* **THE PROBLEM**
Write out the records word for word, with no pictures.

Stored records
---

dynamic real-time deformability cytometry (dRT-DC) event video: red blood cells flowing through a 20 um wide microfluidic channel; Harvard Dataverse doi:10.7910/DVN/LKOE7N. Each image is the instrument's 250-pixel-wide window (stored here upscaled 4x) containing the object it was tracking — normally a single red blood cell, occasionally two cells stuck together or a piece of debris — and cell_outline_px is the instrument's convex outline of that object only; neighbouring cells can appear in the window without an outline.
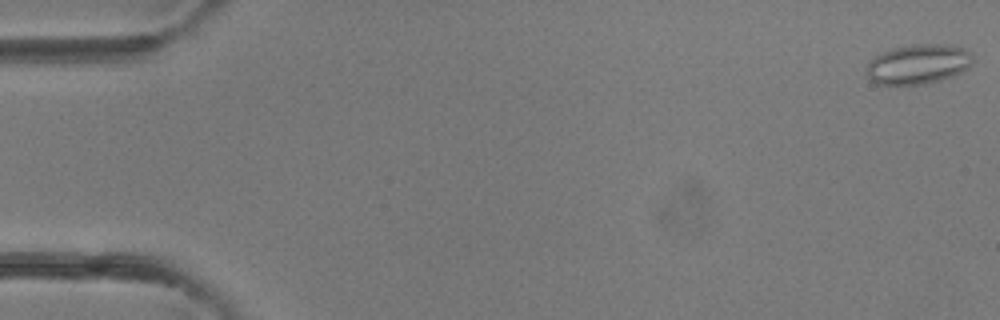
{"species": "common noctule bat (a hibernating species)", "species_latin": "Nyctalus noctula", "temperature_condition": "room temperature", "stored_images_in_passage": 41, "camera_frame_rate_fps": 3000, "um_per_image_px": 0.085, "animal": {"sex": "female"}, "frame": {"image": 1, "passage_image": 1, "time_ms": 0.0, "image_size_px": [1000, 320], "cell_outline_px": [[972, 64], [968, 68], [952, 76], [940, 80], [920, 84], [876, 84], [868, 76], [868, 60], [880, 52], [892, 48], [912, 44], [948, 44], [964, 48], [972, 56]], "centroid_in_image_um": [78.03, 5.43], "position_along_channel_um": 7.0, "area_um2": 24.57}}
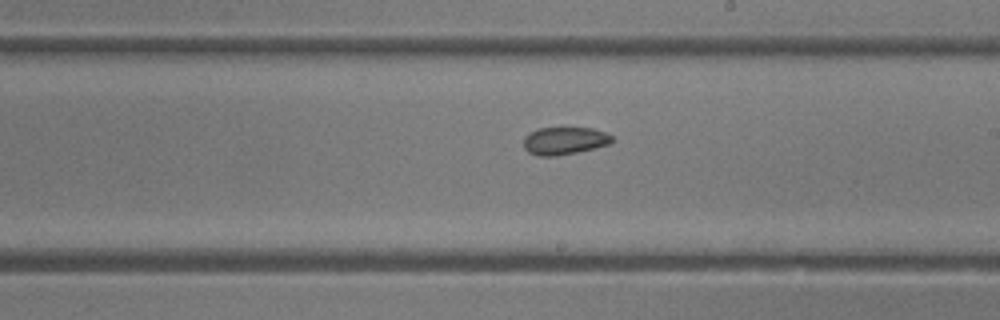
{"frame": {"image": 2, "passage_image": 24, "time_ms": 7.667, "image_size_px": [1000, 320], "cell_outline_px": [[612, 140], [608, 144], [576, 152], [556, 156], [540, 156], [528, 152], [524, 148], [524, 136], [528, 132], [540, 128], [592, 128], [604, 132], [612, 136]], "centroid_in_image_um": [47.92, 11.96], "position_along_channel_um": 241.1, "area_um2": 14.05}}
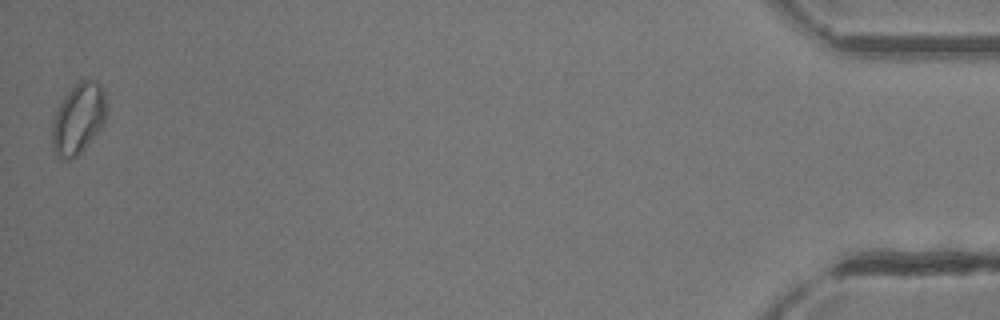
{"frame": {"image": 3, "passage_image": 41, "time_ms": 13.333, "image_size_px": [1000, 320], "cell_outline_px": [[104, 124], [88, 144], [72, 160], [60, 160], [56, 156], [52, 144], [52, 120], [64, 96], [84, 76], [100, 84], [104, 92]], "centroid_in_image_um": [6.63, 10.11], "position_along_channel_um": 428.6, "area_um2": 22.25}}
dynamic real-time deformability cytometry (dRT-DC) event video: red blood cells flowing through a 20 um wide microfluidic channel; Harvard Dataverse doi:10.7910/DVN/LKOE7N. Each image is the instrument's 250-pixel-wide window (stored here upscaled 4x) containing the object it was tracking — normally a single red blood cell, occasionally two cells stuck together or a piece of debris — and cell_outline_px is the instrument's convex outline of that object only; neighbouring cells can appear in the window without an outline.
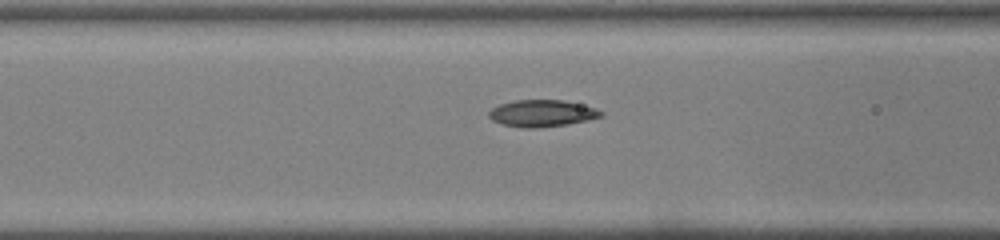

---

* **ANSWER TO THE TASK**
dynamic real-time deformability cytometry (dRT-DC) event video: red blood cells flowing through a 20 um wide microfluidic channel; Harvard Dataverse doi:10.7910/DVN/LKOE7N. Each image is the instrument's 250-pixel-wide window (stored here upscaled 4x) containing the object it was tracking — normally a single red blood cell, occasionally two cells stuck together or a piece of debris — and cell_outline_px is the instrument's convex outline of that object only; neighbouring cells can appear in the window without an outline.
{"species": "common noctule bat (a hibernating species)", "species_latin": "Nyctalus noctula", "temperature_condition": "room temperature", "stored_images_in_passage": 41, "camera_frame_rate_fps": 3000, "um_per_image_px": 0.085, "animal": {"sex": "female"}, "frame": {"image": 1, "passage_image": 1, "time_ms": 0.0, "image_size_px": [1000, 320], "cell_outline_px": [[972, 64], [968, 68], [952, 76], [940, 80], [920, 84], [876, 84], [868, 76], [868, 60], [880, 52], [892, 48], [912, 44], [948, 44], [964, 48], [972, 56]], "centroid_in_image_um": [78.03, 5.43], "position_along_channel_um": 7.0, "area_um2": 24.57}}
{"frame": {"image": 2, "passage_image": 24, "time_ms": 7.667, "image_size_px": [1000, 320], "cell_outline_px": [[612, 140], [608, 144], [576, 152], [556, 156], [540, 156], [528, 152], [524, 148], [524, 136], [528, 132], [540, 128], [592, 128], [604, 132], [612, 136]], "centroid_in_image_um": [47.92, 11.96], "position_along_channel_um": 241.1, "area_um2": 14.05}}
{"frame": {"image": 3, "passage_image": 41, "time_ms": 13.333, "image_size_px": [1000, 320], "cell_outline_px": [[104, 124], [88, 144], [72, 160], [60, 160], [56, 156], [52, 144], [52, 120], [64, 96], [84, 76], [100, 84], [104, 92]], "centroid_in_image_um": [6.63, 10.11], "position_along_channel_um": 428.6, "area_um2": 22.25}}
dynamic real-time deformability cytometry (dRT-DC) event video: red blood cells flowing through a 20 um wide microfluidic channel; Harvard Dataverse doi:10.7910/DVN/LKOE7N. Each image is the instrument's 250-pixel-wide window (stored here upscaled 4x) containing the object it was tracking — normally a single red blood cell, occasionally two cells stuck together or a piece of debris — and cell_outline_px is the instrument's convex outline of that object only; neighbouring cells can appear in the window without an outline.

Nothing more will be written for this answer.